Excerpted data.

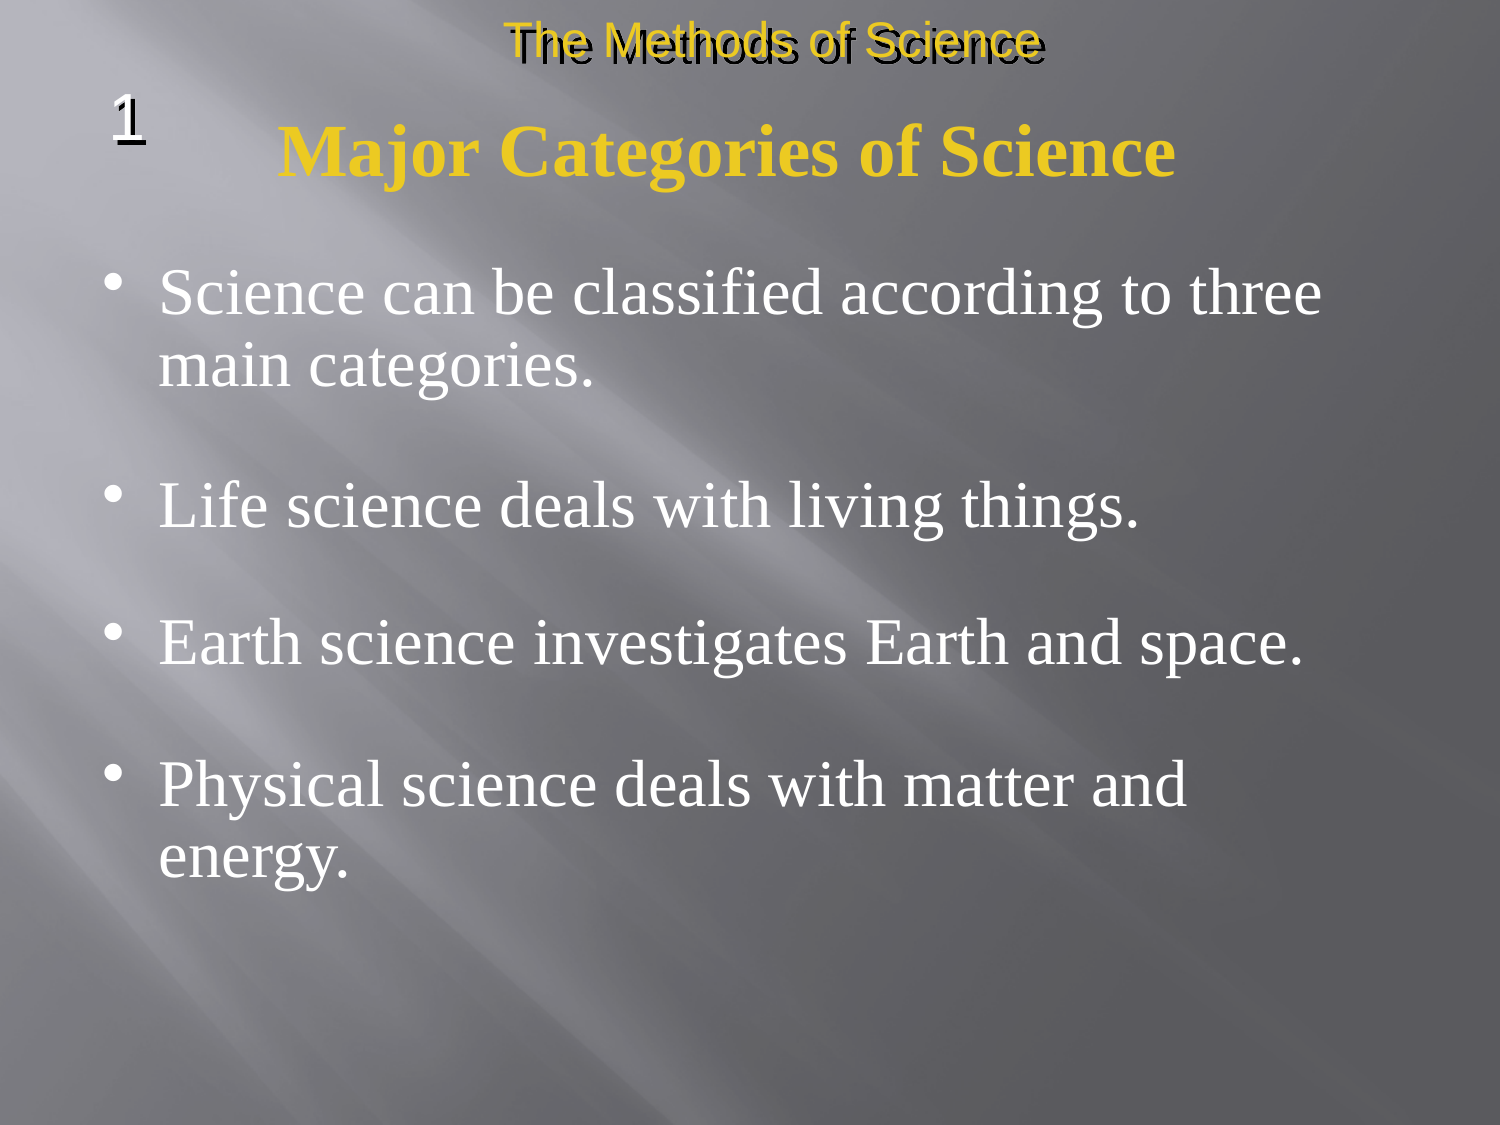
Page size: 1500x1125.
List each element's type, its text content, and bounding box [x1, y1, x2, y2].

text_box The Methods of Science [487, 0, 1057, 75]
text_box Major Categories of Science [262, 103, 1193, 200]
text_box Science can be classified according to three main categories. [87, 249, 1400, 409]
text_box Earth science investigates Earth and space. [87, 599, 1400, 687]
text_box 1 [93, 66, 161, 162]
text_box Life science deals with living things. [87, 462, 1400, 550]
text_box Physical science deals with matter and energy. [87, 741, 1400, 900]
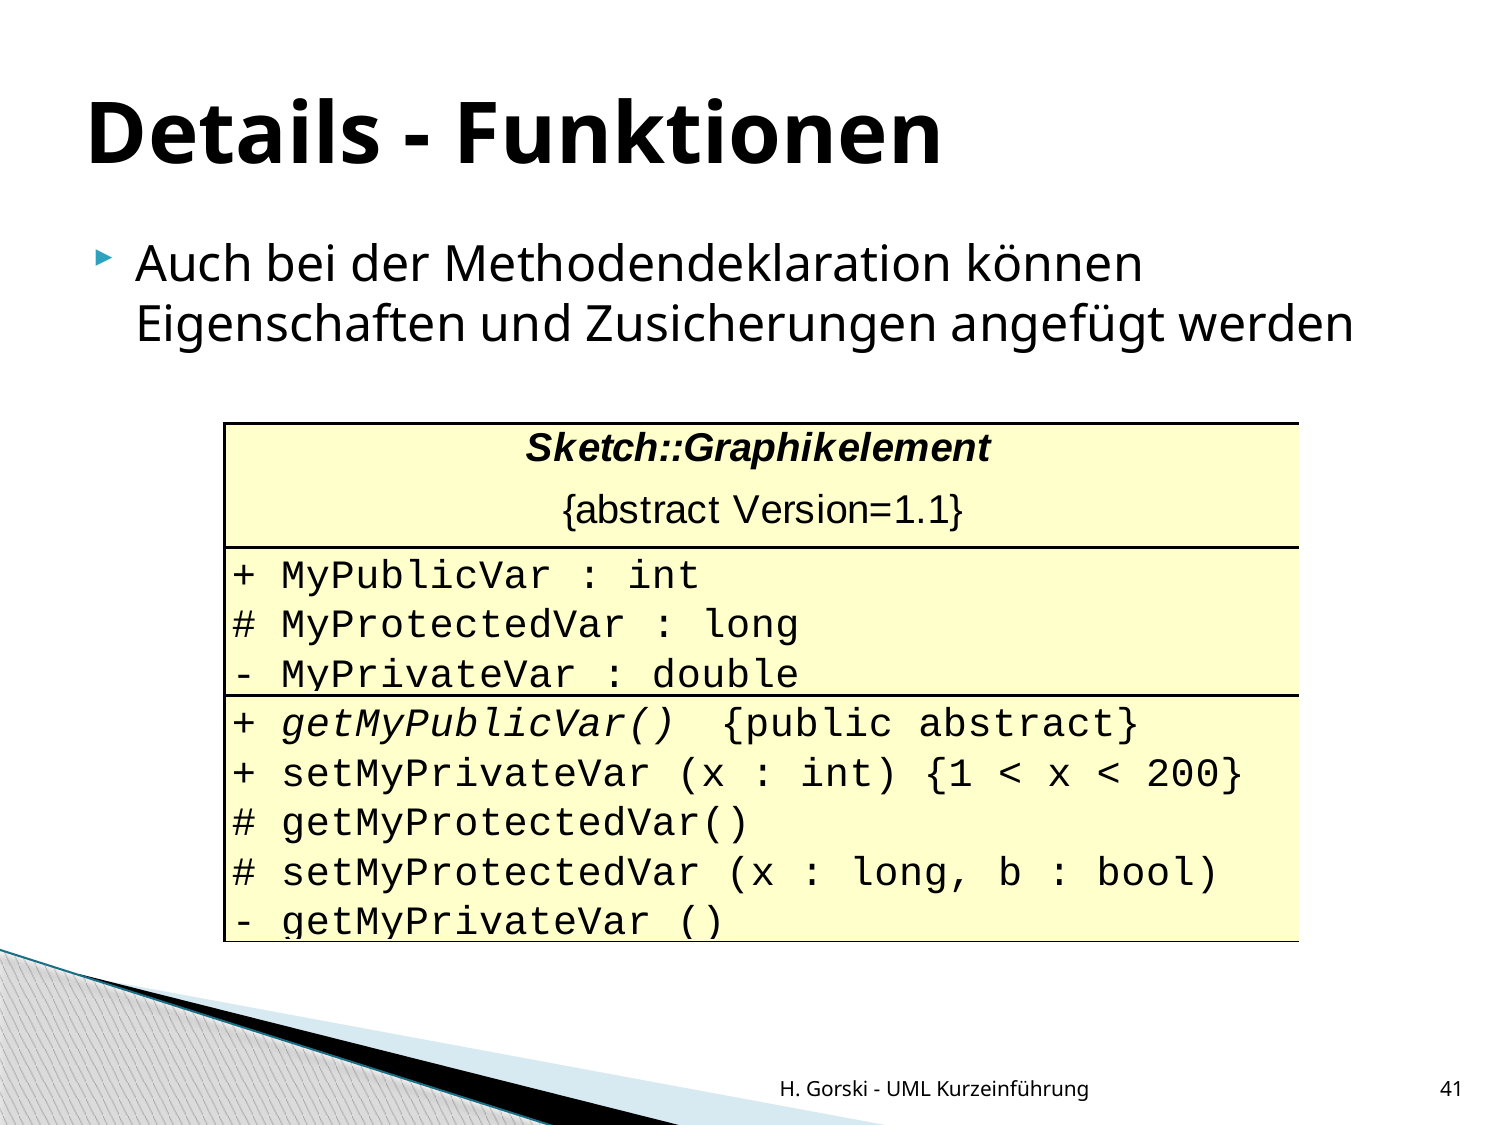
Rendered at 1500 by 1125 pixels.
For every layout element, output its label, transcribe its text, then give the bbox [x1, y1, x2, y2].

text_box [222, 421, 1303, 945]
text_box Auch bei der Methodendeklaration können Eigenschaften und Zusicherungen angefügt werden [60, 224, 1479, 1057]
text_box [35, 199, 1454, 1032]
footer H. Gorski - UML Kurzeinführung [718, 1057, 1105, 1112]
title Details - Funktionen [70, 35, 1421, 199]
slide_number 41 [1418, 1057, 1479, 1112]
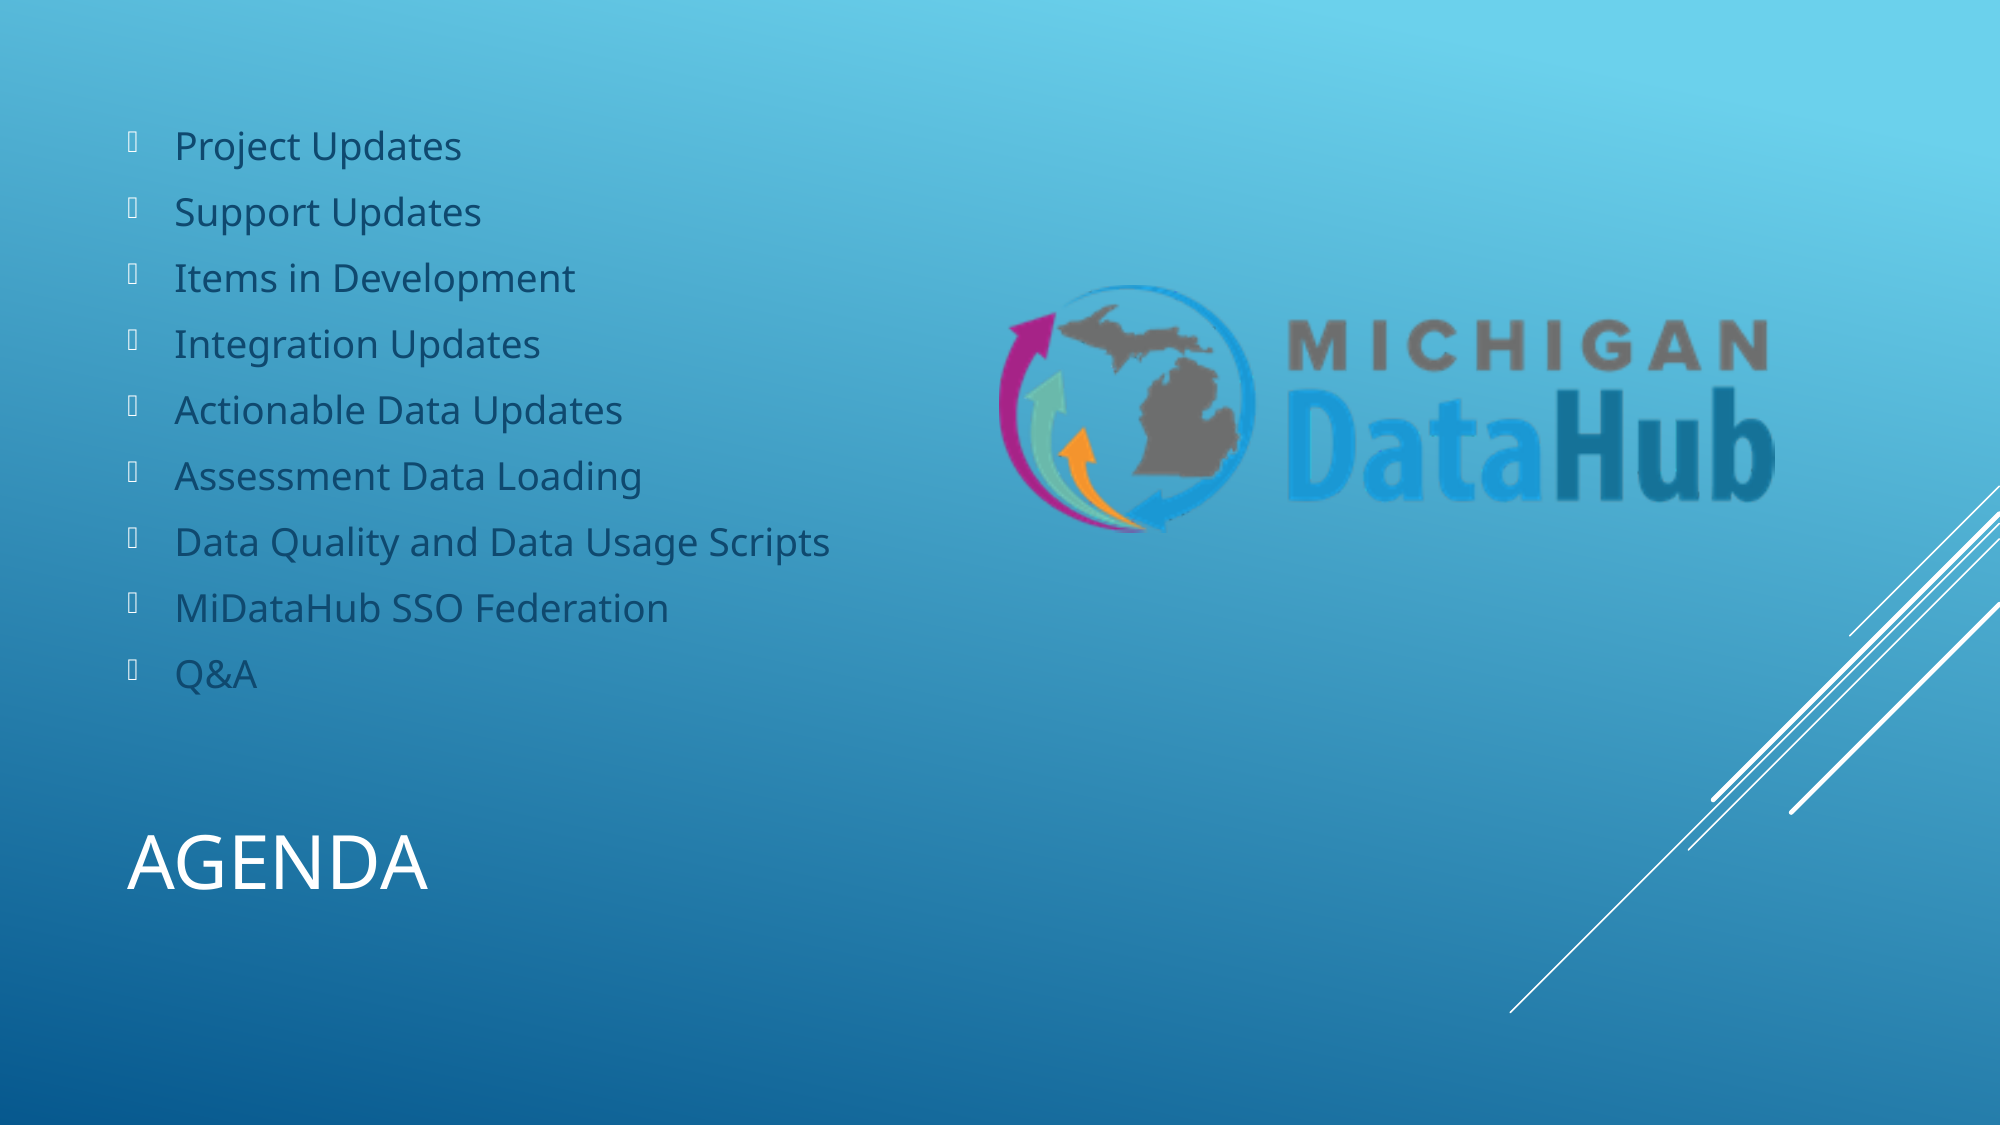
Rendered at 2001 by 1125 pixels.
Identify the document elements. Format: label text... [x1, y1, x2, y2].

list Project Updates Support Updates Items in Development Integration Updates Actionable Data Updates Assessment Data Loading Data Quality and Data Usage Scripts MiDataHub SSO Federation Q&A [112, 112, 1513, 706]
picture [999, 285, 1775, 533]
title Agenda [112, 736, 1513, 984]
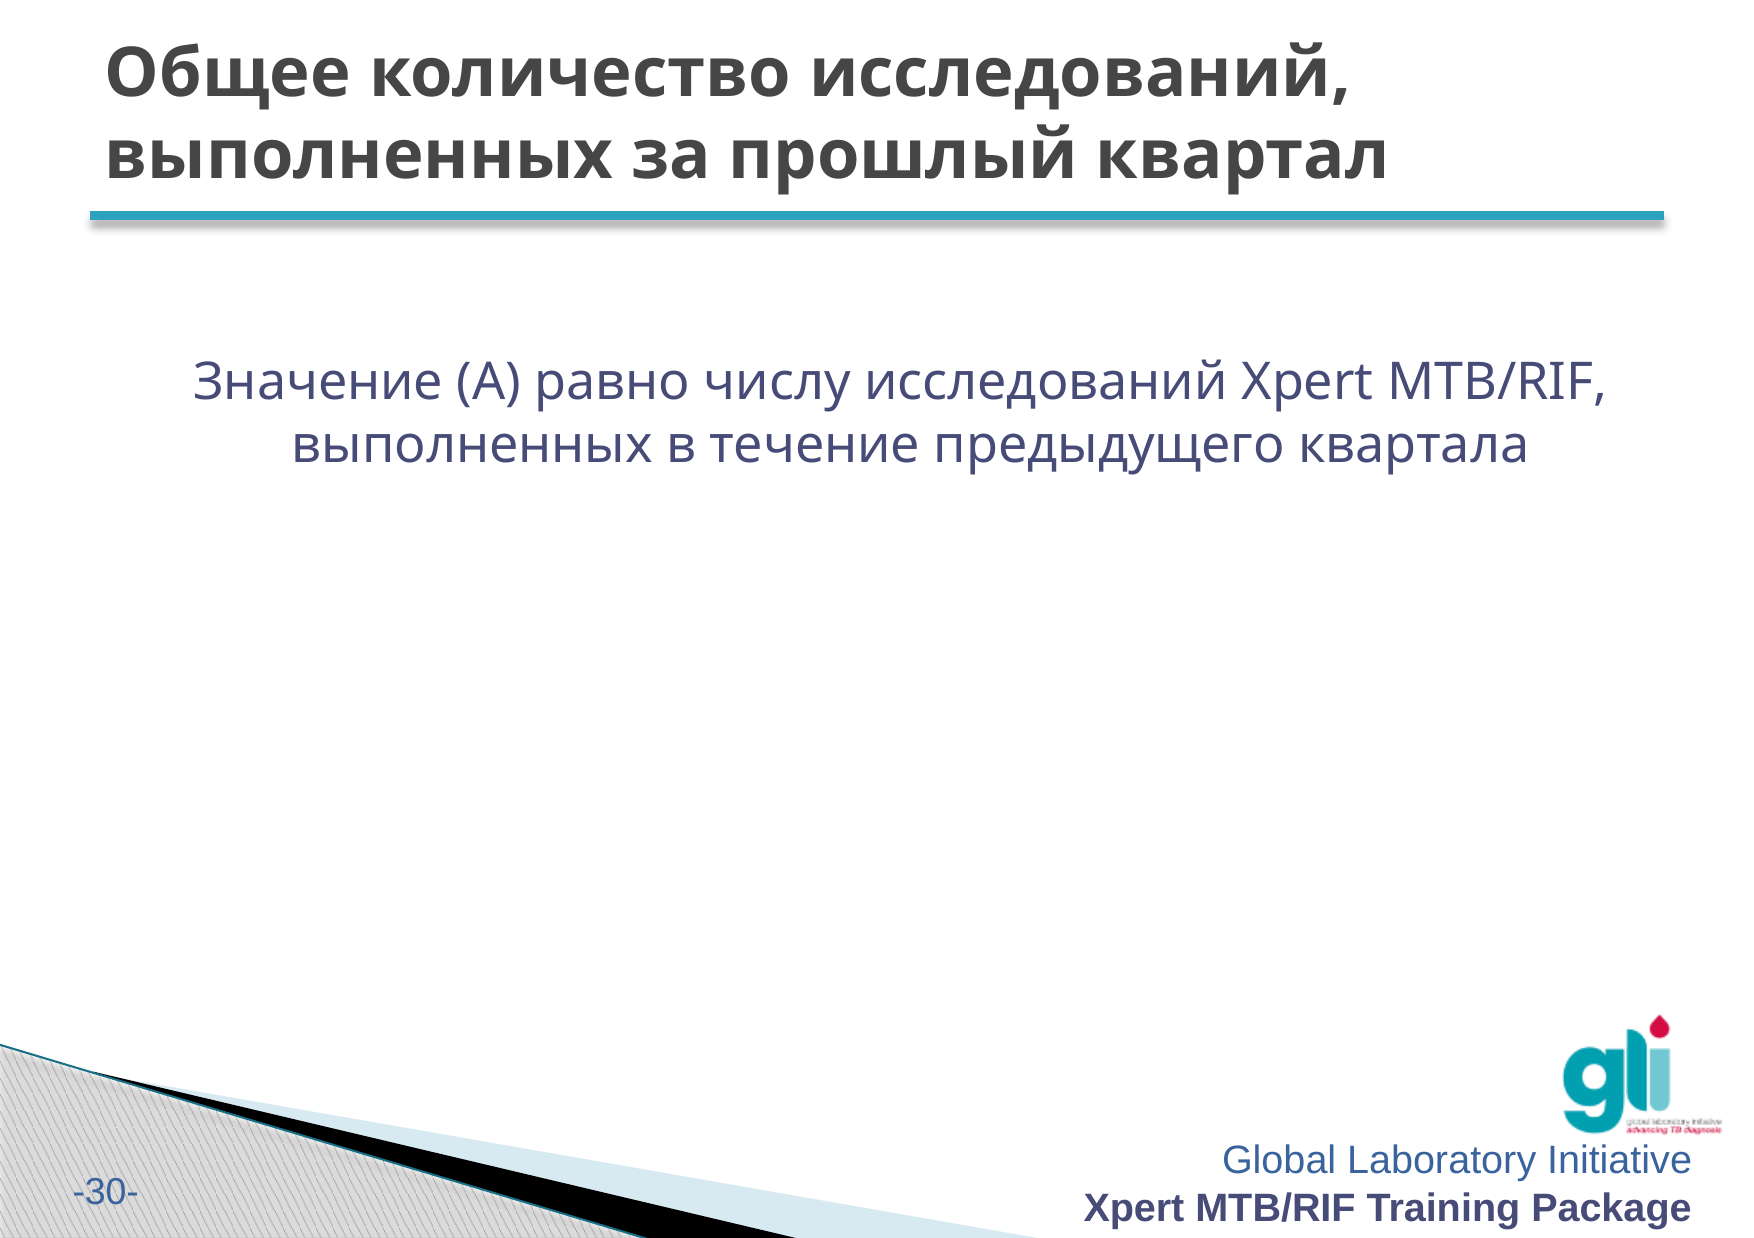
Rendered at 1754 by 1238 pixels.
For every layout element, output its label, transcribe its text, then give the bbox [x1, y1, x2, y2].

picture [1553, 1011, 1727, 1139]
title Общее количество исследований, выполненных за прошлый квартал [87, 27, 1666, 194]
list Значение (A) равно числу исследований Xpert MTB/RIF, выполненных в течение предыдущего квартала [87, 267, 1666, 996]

Work to be completed. Verbatim output of the entries is required, with each image left out.

Output below.
Page size: 1500x1125.
List each element's type, its text content, and bounding box [x1, y1, x2, y2].

text_box The Methods of Science [487, 0, 1057, 75]
text_box Major Categories of Science [262, 103, 1193, 200]
text_box Science can be classified according to three main categories. [87, 249, 1400, 409]
text_box Earth science investigates Earth and space. [87, 599, 1400, 687]
text_box 1 [93, 66, 161, 162]
text_box Life science deals with living things. [87, 462, 1400, 550]
text_box Physical science deals with matter and energy. [87, 741, 1400, 900]
Rendered at 1500 by 1125 pixels.
For every layout element, output its label, transcribe its text, then give the bbox [x1, y1, x2, y2].

text_box [222, 421, 1303, 945]
text_box Auch bei der Methodendeklaration können Eigenschaften und Zusicherungen angefügt werden [60, 224, 1479, 1057]
text_box [35, 199, 1454, 1032]
footer H. Gorski - UML Kurzeinführung [718, 1057, 1105, 1112]
title Details - Funktionen [70, 35, 1421, 199]
slide_number 41 [1418, 1057, 1479, 1112]
Rendered at 2001 by 1125 pixels.
Identify the document elements. Format: label text... [x1, y1, x2, y2].

list Project Updates Support Updates Items in Development Integration Updates Actionable Data Updates Assessment Data Loading Data Quality and Data Usage Scripts MiDataHub SSO Federation Q&A [112, 112, 1513, 706]
picture [999, 285, 1775, 533]
title Agenda [112, 736, 1513, 984]
Rendered at 1754 by 1238 pixels.
For every layout element, output its label, transcribe its text, then give the bbox [x1, y1, x2, y2].

picture [1553, 1011, 1727, 1139]
title Общее количество исследований, выполненных за прошлый квартал [87, 27, 1666, 194]
list Значение (A) равно числу исследований Xpert MTB/RIF, выполненных в течение предыдущего квартала [87, 267, 1666, 996]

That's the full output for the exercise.